I’m 18 years old. It’s June. I graduated from the industrial high school. The mathematics-mechanics section. I’m standing inside the Ucea train station. I’m leaving to take my university admission exam. On the platform there are three priests in black robes. Three heavy signs. I’m hurrying to find a cracked window, to break the power of the sign. The fast train is entering the station. At the last moment I’m catching sight, between the bars, of a storage room window. It’s broken. I’m getting on the train. And will never return.
Where was I?
- Utopia, this nowhere territory is defined paradoxically by a place, a space it demarcates and it occupies. The isolation of an imaginary world is specific to each utopia. A prison-like universe, as Cioran says, where “le mal n’effleure pas, où l’on bénit le travail et où personne ne craint la mort”1. At first sight, Victoria speaks of an ideal, homogeneous society, devoid of conflict, where private and institutional initiatives converge miraculously; a society with no religious residue, no archives, no worries about tomorrow. A place that no one leaves.From a little archeological research in the secret archives of the CNSAS (if they were still needed) and especially from the reenactment, with the help of Victoria’s inhabitants, of the communist era, a completely different utopia is revealed. One that was placed outside of the city, beyond the national borders, in the constellation of “abroad”.
The bureaucratic state was obsessed with “fugitives”. With those who intended to or only dreamed of leaving Victoria and the country. Suspicion was chronic. A whole system of surveillance of the population was dedicated to this “concern”. Each gesture, each word, each action, each facial expression, each contact was carefully scrutinized, in case it could constitute a clue related to an escape over the borders. There, where presumably milk and honey flows. Where men could have long hair and drive a Mercedes and women could swallow contraceptive pills and love freely.

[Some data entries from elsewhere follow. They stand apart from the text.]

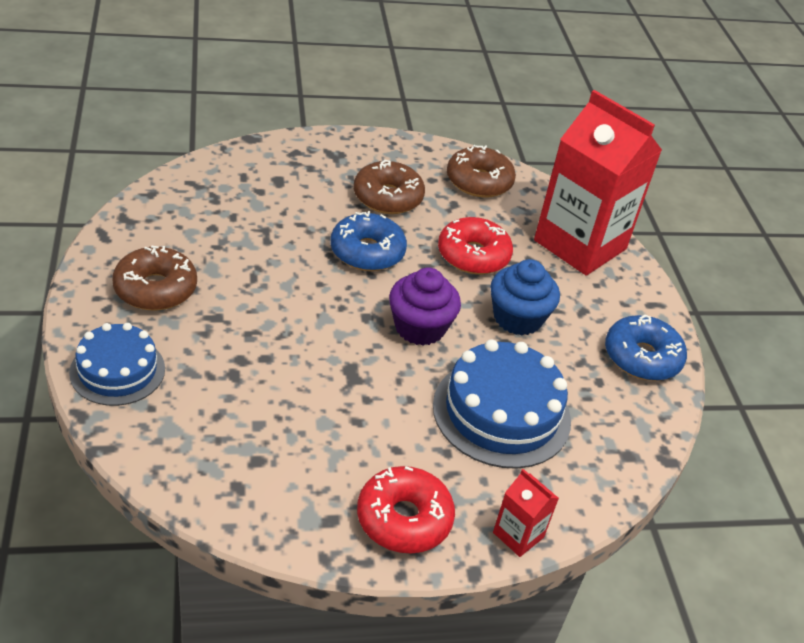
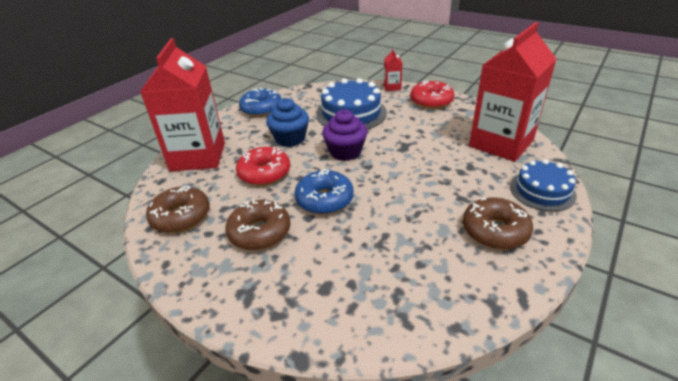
camera: 130 degrees left, 5 degrees down
none -> red carton [469,22,556,162]

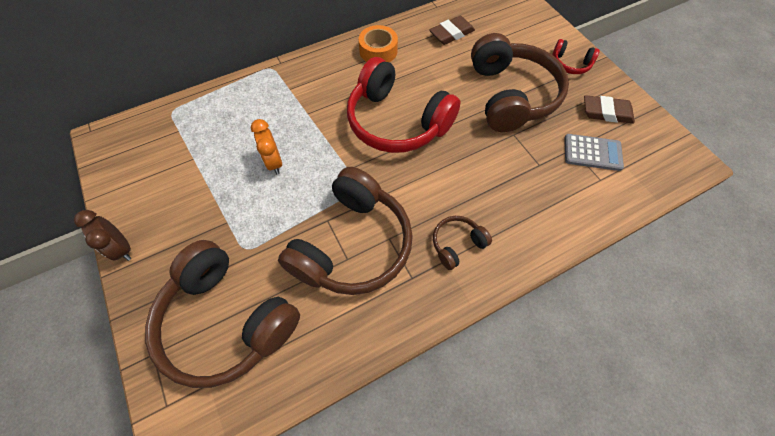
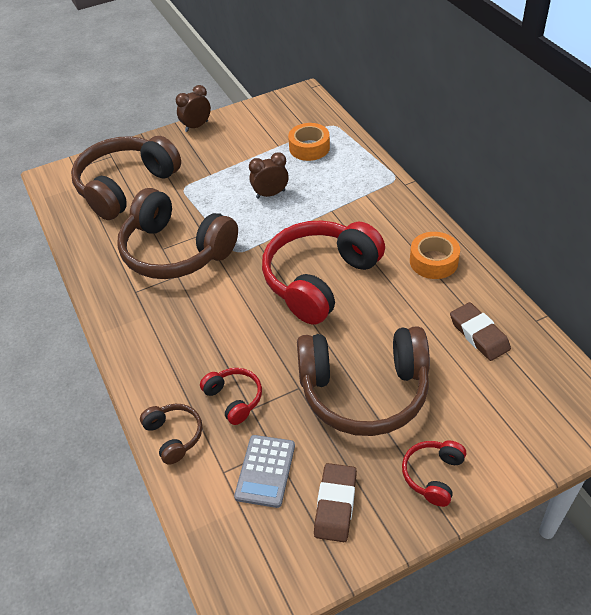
camera: 95 degrees right, 15 degrees down
orange clock [251,119,282,174] -> brown clock [249,152,289,199]
brown headphones [433,216,492,270] -> brown headphones moved to [140,404,202,465]
none -> red headphones [200,368,262,425]
none -> orange tape [288,123,330,161]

Beyond the generalized surveillance technology, we notice here how widespread among the inhabitants of Victoria was the dream of “running away” from a place that was meant to embody and preserve a successful, complete utopia that no one left.
This dream that longs for the abroad and the foreign is no less utopic. As René Schérer2 remarked: any utopia contains a nomadic perspective. Neglecting a closed-off space, the utopia introduces a dimension of becoming, of projection unto “elsewhere”. After all, a utopia does not confine and does not limit itself to an imaginary space. The spirit of a utopia is a wandering one.